§ **Front-end code change data**
========

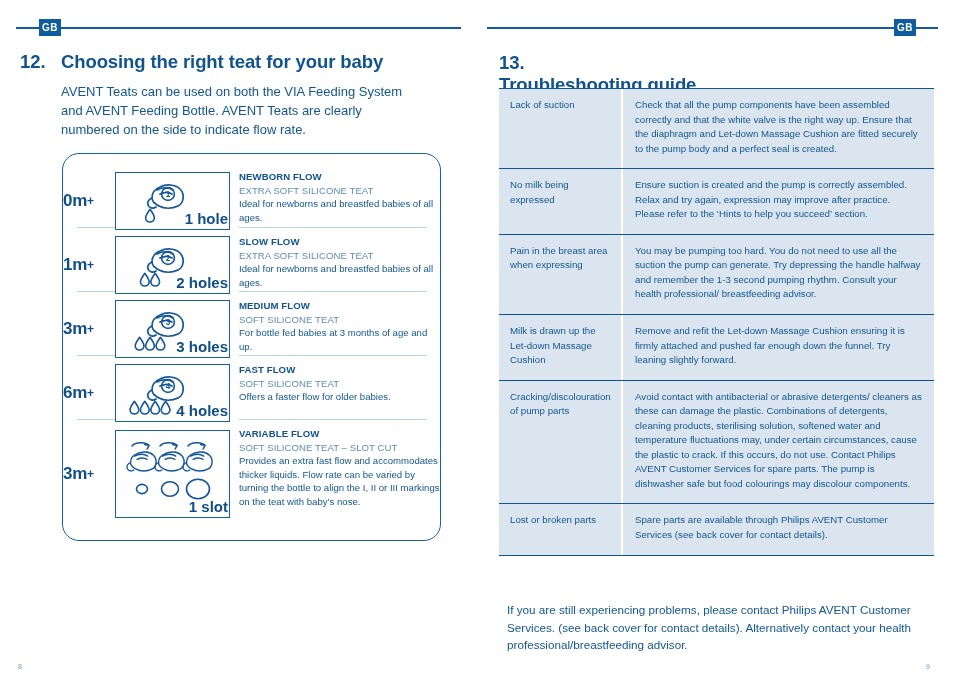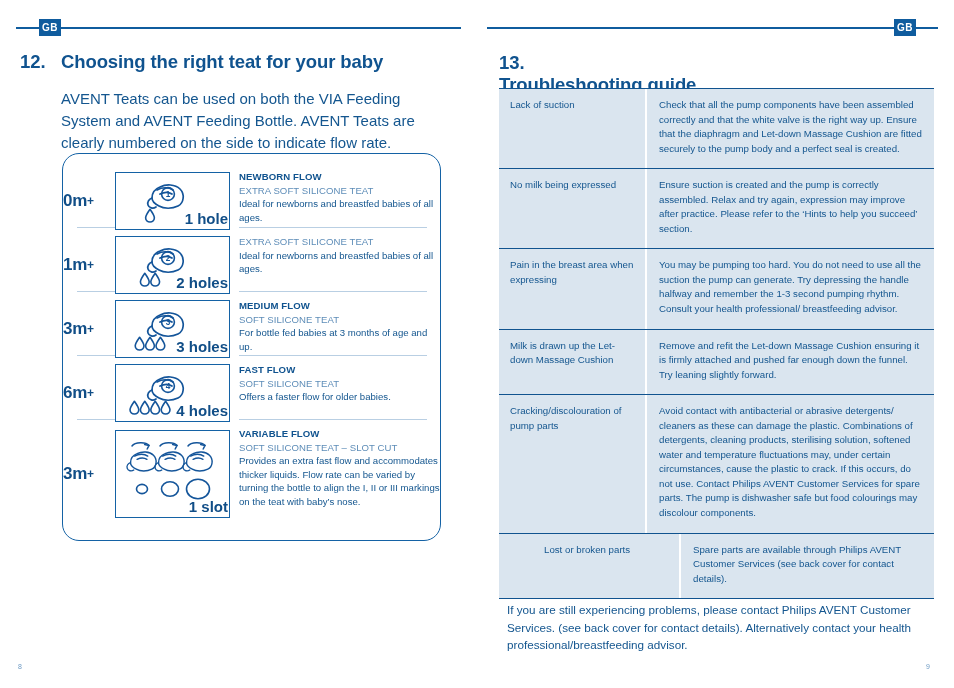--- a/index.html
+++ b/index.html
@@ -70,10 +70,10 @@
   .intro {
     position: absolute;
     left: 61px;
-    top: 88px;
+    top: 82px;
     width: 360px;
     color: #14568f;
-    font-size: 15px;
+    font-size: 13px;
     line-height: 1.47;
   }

========

§ **Exercise goal**
What is needed is every line of the data above, set down exactly but with the images left out.

§ **Result of this exercise**
--- a/index.html
+++ b/index.html
@@ -70,10 +70,10 @@
   .intro {
     position: absolute;
     left: 61px;
-    top: 88px;
+    top: 82px;
     width: 360px;
     color: #14568f;
-    font-size: 15px;
+    font-size: 13px;
     line-height: 1.47;
   }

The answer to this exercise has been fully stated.